Nothing reallly matters

È bello riconoscere la voce di Madonna, nel suo nuovo disco “Hard candy”. Come dice lei, le sue imitatrici hanno un limite: non sono Madonna. Ma la familiarità immediata è anche un inganno, un ostacolo al constatare che il suo nuovo disco “Hard candy” non è un disco “di Madonna”, come molti che lo hanno preceduto. I dischi “di Madonna” sono quelli che introducevano suoni e andamenti pop nuovi e ricercati nella classifiche di tutto il mondo, sbaragliando il campo delle comparse del genere. Lei stava un passo dietro ai rivoluzionari e due avanti ai conformisti. “Hard candy”, invece, ha dentro gli arrangiamenti ricchi e colossali dei più barocchi produttori hip-hop americani (ma non i geni innovativi con cui aveva lavorato altre volte), e ha la voce di Madonna. Ma non ha quella roba là, non è un disco “di Madonna”.

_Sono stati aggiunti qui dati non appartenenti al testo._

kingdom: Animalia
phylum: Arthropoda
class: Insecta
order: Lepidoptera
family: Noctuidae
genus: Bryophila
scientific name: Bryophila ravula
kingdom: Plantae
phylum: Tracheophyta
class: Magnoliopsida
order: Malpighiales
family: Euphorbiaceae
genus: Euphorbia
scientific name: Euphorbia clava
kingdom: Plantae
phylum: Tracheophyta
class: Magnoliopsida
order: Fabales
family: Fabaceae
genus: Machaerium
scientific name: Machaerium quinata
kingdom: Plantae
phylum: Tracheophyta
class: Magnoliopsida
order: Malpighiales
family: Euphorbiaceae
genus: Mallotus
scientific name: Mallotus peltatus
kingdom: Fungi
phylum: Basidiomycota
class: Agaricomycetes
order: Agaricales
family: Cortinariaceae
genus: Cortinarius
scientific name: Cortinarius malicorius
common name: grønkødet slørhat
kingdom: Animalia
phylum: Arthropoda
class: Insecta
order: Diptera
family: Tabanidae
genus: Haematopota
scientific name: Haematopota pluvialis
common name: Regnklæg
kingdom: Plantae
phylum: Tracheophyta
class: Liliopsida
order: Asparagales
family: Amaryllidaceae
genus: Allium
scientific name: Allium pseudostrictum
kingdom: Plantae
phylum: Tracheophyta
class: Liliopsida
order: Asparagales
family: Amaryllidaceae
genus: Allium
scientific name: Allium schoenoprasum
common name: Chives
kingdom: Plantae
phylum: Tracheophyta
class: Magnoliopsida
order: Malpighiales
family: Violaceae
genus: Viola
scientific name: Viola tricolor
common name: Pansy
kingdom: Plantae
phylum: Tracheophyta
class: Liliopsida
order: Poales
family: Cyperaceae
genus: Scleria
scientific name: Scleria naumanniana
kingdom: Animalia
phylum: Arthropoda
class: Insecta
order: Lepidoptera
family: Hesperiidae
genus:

E però il discorso si può ribaltare: lei compie cinquant’anni, e malgrado la pretesa di essere la bomba del sesso di sempre – attraverso copertine, testi, e servizi fotografici – non suoni più convincentissima, e malgrado lacci, cuoi e stiletti abbiano un po’ stufato, è anche vero che non puoi essere tutta la vita più avanti di te stessa. Arriva un momento in cui rimani un po’ indietro, e allora costruisci tutto alla perfezione, e cerchi di fare Madonna. Chiami i professionisti, la ributti sul sesso. Ti viene comunque una cosa senza una sbavatura, piena di suoni e ritmi, che si balleranno tutta l’estate e rimbalzeranno nelle radio. Soprattutto in America, dove non si annoiano mai di queste cose. Un disco divertente, se hai modo di sentirlo a volume alto e con i finestrini aperti: “ritmi dove un tempo c’erano delle melodie”, ha scritto il Times. E un paio di canzoni che le puoi ancora canticchiare. Ma alla fine dell’estate il mondo starà già occupandosi d’altro, e per la prossima volta – col nuovo contratto discografico – sarà meglio cominciare a farsi venire qualche idea.